- DOCUMENT EXTRACT -
Shelter is on the edge of a car park in the middle of Lancaster. And then there are the car parks beyond that, so you feel you are in a field of cars with one little place for people only. And it’s not promising, on first meeting, this little harbour.
Surrounded by iron railings with curved spikes on top to keep out intruders. A padlocked gate. But then, when you come in I guarantee you’ll be greeted by friendliness — human warmth and the warmth of a cosy room. If you’ve been sleepingout all night, it’s the necessary remedy. A safe place, a warm place, you can maybe catch a bit of sleep on one of the sofas, eat some breakfast, get filled up. Get ready for the next.
When people have been sleeping out in these cold nights, they value warmth above all things. It’s more than money, the antidote to the ache in your bones, the sharp biting attack at your fingers and feet, the numb head. All of that begins to melt away with the magic of a warm room and a cup of tea.
And if you want, there is companionship here as well. People sitting in a circle, as people always have done since ancient times, since we started counting time itself. Face-to-face, perched on the edge of a chair, sprawled in an armchair, sitting on the windowsill, a group of people face-to-face, telling each other about their lives. Having a laugh often, a gossip, doing a little bit of business, there is some bragging, some swaggering and compassion too.
This is the room where people tell me their stories, in between laughing with one another, adding details, adding commentary, and taking the piss out of each other. So far, four of these little poems have been made.They continue the spirit of the poet William Wordsworth, a man with restless feet if ever there was one. He would walk 40 miles in a day sometimes. And he often walked the nights too, driven by his restless spirit out along the roads of England 200 years ago, under the moon.
As Pale as Roses When you’re walking Unknown humans say hello Its what we do Strangers with a bond of affinity... Strange fits of passion have I known — long time ago I ran To the rivers, to the streams, lost on A day as pale as roses are. (Excerpt from As Pale as Roses, written in collaboration with Michael)

- ASSIGNED TASK A -
According to the piece about the Lancaster shelter, how far would William Wordsworth sometimes walk in a day?
- ASSIGNED TASK B -
Extend the piece about the Lancaster shelter, starting after its final line.

- AVAILABLE DATA -
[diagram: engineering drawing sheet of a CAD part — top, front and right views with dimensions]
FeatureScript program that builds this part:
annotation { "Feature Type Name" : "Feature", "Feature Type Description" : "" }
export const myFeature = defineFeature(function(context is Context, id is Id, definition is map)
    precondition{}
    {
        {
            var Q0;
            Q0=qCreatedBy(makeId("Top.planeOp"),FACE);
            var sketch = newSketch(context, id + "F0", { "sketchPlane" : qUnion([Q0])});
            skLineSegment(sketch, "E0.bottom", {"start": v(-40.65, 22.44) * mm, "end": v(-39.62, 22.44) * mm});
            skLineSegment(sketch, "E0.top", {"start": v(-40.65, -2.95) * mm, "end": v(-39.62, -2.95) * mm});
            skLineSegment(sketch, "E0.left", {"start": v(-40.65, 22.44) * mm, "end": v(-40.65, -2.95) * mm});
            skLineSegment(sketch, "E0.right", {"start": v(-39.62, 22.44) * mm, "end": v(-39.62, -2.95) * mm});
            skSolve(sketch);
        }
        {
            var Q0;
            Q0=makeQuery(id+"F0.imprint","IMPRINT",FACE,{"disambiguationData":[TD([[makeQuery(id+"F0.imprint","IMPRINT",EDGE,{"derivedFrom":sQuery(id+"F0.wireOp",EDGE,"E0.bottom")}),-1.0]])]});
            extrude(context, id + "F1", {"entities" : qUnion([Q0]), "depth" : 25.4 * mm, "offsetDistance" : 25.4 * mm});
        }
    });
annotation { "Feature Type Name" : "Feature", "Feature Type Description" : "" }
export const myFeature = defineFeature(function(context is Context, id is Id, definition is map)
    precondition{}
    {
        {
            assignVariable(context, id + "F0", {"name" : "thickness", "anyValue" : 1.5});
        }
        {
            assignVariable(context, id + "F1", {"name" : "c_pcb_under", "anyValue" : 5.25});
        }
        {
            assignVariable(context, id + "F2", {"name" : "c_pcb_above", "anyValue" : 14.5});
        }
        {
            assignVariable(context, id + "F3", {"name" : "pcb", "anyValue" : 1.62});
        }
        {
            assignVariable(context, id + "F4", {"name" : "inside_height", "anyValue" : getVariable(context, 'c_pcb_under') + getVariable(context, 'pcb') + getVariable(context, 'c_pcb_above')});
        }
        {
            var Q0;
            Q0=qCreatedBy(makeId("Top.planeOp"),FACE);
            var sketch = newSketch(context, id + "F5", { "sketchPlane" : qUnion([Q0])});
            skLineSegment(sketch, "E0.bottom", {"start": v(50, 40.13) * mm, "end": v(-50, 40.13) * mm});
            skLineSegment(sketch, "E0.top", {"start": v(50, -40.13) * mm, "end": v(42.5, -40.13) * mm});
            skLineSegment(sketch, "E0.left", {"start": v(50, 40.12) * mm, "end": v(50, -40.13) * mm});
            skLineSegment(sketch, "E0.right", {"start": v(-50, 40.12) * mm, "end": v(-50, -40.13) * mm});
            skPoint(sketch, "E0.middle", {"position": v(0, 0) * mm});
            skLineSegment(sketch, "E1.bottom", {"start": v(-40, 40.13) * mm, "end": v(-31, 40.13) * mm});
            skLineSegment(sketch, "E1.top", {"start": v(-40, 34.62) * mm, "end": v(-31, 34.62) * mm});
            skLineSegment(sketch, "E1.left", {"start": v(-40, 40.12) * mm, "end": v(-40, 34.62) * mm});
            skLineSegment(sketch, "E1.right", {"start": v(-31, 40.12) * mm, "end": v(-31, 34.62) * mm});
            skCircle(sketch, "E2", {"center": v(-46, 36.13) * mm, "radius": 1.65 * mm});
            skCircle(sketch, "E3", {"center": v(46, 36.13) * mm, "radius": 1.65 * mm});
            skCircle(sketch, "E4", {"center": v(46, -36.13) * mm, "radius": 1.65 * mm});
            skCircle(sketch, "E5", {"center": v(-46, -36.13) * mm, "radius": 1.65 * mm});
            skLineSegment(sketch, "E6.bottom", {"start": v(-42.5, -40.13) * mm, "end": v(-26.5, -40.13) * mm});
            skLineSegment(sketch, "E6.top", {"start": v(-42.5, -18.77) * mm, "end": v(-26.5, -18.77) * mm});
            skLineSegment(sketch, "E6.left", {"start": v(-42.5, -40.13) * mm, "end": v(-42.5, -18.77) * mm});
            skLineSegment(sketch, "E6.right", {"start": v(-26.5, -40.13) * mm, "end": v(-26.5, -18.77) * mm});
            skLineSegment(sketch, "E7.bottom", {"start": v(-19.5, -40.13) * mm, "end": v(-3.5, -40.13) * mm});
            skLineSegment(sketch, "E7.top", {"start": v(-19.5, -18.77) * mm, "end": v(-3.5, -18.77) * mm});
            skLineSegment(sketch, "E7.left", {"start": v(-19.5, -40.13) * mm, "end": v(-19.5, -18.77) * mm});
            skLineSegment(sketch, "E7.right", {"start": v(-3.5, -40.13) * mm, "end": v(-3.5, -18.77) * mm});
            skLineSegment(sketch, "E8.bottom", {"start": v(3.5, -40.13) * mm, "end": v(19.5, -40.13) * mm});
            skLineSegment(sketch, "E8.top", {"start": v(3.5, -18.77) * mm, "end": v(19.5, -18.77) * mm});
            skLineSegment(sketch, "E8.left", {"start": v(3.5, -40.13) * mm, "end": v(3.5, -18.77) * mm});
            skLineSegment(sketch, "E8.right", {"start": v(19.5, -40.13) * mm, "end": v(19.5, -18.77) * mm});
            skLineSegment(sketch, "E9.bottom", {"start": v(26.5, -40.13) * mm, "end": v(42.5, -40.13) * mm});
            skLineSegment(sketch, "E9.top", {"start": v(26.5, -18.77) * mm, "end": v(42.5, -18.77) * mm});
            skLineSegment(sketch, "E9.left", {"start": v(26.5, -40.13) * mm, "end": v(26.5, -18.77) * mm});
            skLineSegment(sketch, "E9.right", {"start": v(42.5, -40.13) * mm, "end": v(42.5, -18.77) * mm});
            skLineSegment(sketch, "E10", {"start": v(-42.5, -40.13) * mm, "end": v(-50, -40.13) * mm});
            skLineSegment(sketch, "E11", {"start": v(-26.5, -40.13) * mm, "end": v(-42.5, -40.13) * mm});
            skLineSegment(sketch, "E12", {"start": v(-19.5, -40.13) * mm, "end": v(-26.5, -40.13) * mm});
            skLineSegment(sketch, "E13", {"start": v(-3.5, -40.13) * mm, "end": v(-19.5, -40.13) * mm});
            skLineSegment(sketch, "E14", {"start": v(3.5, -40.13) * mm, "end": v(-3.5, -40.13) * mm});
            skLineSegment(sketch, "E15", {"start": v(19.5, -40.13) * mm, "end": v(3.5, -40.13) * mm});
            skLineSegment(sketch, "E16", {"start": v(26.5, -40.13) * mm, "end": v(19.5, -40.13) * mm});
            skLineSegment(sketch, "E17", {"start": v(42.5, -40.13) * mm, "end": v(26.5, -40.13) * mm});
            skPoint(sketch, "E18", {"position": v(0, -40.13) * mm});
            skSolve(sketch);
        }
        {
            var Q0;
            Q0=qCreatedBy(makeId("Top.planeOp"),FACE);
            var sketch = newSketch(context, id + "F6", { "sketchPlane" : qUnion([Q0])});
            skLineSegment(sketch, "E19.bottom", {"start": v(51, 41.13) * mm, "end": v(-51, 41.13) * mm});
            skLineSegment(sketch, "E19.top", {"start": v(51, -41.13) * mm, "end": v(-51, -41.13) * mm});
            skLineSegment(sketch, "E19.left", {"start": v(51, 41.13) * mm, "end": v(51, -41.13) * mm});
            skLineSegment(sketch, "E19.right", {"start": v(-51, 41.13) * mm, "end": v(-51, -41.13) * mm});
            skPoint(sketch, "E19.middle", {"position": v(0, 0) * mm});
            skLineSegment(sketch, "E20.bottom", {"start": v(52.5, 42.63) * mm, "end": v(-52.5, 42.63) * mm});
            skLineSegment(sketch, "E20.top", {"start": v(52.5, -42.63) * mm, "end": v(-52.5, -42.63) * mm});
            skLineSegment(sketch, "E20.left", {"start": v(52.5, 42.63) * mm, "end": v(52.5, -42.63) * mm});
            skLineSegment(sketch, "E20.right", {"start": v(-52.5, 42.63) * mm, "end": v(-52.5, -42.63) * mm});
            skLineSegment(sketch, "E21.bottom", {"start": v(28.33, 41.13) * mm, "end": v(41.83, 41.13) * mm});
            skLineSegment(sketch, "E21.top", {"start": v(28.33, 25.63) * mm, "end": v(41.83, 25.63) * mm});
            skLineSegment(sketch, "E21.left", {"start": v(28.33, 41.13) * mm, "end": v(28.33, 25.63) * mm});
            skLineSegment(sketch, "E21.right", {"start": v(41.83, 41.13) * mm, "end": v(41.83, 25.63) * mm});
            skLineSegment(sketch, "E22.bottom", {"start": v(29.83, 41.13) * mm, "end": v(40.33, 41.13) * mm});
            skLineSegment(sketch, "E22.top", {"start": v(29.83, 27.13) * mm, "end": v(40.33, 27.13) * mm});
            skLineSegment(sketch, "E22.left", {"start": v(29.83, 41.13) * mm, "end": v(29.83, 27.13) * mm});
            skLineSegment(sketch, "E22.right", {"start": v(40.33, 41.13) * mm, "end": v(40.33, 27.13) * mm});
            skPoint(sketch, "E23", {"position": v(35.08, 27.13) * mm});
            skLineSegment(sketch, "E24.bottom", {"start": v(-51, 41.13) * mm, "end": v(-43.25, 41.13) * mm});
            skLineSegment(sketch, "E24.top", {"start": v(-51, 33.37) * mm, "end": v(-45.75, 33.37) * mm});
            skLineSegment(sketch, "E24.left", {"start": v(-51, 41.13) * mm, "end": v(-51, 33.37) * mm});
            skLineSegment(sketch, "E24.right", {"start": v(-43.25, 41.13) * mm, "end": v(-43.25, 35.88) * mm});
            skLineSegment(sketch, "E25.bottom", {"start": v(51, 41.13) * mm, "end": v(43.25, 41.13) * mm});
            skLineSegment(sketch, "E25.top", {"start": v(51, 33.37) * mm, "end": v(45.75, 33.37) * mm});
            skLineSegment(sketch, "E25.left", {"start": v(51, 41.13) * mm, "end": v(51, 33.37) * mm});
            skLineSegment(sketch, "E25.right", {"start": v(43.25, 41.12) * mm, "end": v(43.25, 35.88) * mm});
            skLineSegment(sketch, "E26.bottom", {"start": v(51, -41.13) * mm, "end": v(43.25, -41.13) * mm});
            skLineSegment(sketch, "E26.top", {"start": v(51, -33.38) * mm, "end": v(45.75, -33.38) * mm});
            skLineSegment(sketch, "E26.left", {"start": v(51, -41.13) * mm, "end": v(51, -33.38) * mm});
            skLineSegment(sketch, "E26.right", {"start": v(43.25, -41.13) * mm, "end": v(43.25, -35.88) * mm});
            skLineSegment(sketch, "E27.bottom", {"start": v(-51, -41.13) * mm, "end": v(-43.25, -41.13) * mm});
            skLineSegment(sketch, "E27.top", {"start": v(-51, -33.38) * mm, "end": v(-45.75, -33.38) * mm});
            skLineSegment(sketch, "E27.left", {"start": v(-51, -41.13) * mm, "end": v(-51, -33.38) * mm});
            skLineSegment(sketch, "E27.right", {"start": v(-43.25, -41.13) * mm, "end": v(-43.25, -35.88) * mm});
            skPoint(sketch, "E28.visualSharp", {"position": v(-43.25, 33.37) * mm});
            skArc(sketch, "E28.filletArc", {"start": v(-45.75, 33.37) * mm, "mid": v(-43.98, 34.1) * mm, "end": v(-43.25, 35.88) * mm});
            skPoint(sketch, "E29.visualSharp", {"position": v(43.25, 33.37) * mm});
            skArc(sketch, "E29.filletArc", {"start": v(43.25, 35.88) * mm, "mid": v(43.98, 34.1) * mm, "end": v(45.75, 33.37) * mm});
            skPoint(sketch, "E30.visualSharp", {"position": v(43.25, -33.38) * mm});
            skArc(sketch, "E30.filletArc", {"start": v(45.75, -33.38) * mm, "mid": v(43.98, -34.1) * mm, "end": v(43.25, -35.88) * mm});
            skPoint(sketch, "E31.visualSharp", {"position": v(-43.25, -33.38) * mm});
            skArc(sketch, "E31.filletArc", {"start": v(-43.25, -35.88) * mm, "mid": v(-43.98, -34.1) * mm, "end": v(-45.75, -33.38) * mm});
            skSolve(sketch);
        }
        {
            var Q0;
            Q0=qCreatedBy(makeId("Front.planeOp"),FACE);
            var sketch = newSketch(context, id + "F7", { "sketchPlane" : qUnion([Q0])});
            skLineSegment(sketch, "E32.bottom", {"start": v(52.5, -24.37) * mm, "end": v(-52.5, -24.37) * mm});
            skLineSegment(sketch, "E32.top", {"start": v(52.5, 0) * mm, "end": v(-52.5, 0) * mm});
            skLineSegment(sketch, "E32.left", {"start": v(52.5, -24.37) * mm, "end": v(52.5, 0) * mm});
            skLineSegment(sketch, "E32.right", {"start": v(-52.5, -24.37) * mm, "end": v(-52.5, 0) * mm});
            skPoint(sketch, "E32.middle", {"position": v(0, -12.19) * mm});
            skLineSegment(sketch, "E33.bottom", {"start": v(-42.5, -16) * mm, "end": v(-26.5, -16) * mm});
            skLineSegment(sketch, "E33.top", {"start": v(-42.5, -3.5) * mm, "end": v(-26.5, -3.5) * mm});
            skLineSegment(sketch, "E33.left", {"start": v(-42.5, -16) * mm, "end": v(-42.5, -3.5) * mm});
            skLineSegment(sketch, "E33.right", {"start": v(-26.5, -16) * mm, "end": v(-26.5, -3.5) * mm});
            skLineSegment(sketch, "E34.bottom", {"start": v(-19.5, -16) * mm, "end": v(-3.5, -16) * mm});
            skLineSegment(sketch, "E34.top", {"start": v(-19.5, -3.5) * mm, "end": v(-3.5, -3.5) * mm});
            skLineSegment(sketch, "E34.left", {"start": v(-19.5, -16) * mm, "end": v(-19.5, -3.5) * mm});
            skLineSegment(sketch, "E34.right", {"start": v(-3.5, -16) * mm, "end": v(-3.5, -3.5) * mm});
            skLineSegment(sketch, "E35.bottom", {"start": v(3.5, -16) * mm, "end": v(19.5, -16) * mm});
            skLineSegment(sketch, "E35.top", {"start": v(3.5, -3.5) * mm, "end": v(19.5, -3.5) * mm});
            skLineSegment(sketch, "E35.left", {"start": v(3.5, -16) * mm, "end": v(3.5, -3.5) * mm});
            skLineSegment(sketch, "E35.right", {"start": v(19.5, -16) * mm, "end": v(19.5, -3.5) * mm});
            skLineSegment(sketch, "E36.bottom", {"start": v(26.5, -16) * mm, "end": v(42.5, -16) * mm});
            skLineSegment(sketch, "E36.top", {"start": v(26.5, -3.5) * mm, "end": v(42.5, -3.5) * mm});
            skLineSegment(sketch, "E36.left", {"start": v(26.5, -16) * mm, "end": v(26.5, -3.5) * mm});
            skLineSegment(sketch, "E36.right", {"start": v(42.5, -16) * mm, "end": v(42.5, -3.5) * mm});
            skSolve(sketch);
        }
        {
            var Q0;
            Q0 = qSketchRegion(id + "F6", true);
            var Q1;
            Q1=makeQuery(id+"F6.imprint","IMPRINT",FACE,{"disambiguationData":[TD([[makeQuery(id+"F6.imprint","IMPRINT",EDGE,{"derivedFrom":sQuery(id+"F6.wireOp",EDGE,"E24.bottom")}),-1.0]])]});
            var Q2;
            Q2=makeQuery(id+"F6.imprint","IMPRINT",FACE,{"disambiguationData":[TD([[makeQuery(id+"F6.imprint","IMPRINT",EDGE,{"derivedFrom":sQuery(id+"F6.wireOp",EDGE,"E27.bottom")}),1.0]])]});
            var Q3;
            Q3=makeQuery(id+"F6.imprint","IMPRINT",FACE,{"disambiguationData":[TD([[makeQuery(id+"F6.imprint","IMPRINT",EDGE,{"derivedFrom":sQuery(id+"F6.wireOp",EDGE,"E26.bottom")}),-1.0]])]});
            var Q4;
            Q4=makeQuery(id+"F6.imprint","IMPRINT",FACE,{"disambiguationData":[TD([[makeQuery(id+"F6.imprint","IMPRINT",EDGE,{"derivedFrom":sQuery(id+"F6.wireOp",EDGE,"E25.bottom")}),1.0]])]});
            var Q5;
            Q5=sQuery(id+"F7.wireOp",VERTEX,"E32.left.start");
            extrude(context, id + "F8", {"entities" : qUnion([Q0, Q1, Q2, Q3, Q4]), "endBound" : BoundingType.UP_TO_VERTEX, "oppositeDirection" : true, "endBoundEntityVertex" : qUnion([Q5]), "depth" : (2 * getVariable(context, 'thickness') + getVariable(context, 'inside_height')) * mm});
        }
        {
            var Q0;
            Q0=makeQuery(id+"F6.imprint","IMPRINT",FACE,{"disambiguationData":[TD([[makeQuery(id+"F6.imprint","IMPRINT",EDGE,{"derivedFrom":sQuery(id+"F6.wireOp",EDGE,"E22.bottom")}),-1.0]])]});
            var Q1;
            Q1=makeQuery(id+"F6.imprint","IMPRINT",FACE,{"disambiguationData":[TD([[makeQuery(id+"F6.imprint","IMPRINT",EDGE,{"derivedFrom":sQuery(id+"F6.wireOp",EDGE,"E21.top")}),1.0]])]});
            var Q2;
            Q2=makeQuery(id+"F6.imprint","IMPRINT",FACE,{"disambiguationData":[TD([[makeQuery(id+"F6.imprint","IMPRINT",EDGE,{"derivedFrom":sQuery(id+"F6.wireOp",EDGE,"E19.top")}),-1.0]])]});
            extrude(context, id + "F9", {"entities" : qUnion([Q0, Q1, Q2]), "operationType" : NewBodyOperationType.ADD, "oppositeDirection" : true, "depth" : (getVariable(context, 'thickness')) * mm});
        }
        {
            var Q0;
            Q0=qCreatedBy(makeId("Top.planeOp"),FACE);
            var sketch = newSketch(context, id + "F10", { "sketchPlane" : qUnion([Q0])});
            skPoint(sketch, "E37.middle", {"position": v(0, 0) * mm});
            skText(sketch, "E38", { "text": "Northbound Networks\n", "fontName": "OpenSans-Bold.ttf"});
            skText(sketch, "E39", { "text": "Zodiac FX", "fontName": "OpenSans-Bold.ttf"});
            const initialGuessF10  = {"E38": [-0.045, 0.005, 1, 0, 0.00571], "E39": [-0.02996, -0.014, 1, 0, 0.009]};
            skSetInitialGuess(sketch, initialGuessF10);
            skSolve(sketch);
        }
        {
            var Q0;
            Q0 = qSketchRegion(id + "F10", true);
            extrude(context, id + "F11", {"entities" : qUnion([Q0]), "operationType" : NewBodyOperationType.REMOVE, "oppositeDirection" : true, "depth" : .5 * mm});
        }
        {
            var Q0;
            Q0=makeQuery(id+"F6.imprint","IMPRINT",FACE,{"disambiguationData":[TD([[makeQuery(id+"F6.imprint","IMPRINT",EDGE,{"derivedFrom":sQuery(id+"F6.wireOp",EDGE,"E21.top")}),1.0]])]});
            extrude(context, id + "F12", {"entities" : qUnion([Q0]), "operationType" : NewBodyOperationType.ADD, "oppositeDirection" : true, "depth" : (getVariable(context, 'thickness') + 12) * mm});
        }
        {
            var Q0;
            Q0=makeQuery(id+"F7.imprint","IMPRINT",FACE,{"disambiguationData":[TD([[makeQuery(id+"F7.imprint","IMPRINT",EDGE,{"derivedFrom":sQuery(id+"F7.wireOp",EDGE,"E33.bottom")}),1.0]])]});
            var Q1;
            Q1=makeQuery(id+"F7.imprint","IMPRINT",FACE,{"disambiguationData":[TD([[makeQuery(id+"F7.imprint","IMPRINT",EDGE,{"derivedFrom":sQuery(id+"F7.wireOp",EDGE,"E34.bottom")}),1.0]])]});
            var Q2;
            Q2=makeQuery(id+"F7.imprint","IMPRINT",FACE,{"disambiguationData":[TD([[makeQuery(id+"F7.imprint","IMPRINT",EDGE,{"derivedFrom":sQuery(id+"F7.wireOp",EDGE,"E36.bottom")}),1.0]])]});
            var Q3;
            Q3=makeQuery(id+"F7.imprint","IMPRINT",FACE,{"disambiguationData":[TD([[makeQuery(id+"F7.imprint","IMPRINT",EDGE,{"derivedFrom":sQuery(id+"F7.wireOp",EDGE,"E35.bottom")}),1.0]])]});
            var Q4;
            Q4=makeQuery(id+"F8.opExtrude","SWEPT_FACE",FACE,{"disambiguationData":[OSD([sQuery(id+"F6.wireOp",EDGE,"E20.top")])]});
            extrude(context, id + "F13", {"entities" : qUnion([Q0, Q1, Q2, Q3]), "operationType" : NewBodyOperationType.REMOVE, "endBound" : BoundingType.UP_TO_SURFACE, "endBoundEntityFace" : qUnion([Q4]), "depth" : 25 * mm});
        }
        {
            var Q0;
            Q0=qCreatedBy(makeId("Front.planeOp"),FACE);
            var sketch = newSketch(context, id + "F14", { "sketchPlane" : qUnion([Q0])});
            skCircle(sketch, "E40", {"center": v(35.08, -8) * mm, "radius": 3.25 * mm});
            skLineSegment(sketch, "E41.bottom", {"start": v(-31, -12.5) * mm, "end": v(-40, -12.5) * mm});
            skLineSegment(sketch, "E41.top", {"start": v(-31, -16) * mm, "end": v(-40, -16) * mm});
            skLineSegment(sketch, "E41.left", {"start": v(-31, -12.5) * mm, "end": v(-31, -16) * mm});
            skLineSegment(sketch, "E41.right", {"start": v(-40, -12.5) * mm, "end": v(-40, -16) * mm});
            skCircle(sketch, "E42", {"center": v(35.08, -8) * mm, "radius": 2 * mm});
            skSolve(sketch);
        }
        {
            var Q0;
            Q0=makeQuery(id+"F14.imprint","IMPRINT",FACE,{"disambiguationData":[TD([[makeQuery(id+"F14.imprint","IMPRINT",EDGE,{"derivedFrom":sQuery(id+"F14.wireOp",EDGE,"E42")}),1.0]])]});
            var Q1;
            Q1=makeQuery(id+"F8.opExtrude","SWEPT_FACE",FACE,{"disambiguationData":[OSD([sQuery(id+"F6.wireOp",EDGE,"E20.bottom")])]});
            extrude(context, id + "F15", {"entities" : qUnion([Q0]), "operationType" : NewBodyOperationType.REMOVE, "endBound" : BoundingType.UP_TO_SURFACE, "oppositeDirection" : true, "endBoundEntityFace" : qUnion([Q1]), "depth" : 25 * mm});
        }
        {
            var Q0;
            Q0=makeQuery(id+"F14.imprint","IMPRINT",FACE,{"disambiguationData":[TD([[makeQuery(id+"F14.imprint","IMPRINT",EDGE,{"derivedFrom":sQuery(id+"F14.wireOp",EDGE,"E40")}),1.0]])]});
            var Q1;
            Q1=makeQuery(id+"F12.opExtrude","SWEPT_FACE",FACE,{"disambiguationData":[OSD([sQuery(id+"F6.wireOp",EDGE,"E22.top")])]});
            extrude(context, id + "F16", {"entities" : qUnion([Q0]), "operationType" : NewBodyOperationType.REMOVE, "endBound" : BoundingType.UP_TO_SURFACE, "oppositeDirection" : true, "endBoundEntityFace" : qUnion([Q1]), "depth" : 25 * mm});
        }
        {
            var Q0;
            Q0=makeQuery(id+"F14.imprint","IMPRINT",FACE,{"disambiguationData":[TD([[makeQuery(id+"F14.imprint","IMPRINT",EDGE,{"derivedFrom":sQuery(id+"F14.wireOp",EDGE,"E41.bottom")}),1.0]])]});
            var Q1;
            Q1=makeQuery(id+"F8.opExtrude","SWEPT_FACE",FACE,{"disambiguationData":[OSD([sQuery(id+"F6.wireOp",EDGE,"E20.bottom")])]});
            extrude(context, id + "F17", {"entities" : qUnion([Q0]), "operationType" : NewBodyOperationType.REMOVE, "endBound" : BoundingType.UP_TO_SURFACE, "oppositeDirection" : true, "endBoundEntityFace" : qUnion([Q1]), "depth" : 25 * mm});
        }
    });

- WRITTEN ANSWER A -
40 miles

- WRITTEN ANSWER B -
The people he met on the road at night were usually on the move. Nowadays, you might call these folks homeless. There were soldiers, often wounded in body or mind, coming back from the Napoleonic wars. (And sometimes separately, the soldiers families, looking for their lost husband or father, looking for a reason…) There were people with struggling with their mental health, Wordsworth wrote movingly about such encounters – the idiot boy for instance is one of the most kindhearted poems written about such circumstances. Though it’s got a cruel title, to our ears. There were people who lost their jobs. There were people who were too old to work. There were people fleeing institutions. There were people fleeing landlords, or loansharks. People caught in money traps, the spiral into simply not being able to pay the cost of a daily living.
And the people who Wordsworth met are still on the road today. Those reasons are still quite enough to drive people out of their homes, out of their minds, out on the streets. And sometimes they never come back. And it is here, on the edge of a car park in Lancaster, that these stories start.
By Philip Davenport. LDHAS, January 2022
Refuge from the Ravens is supported by the Heritage Fund. In 1798, Lyrical Ballads by Wordsworth and Coleridge sparked a literary revolution — poems in everyday language, telling of people on the margins of society. 200 years later, homelessness and social inequality are still with us and even on the rise. This project invited people with lived experience of homelessness and other vulnerable people to meet Wordsworth across time, replying in poetry, art and song in a Lyrical Ballads for the 21st Century.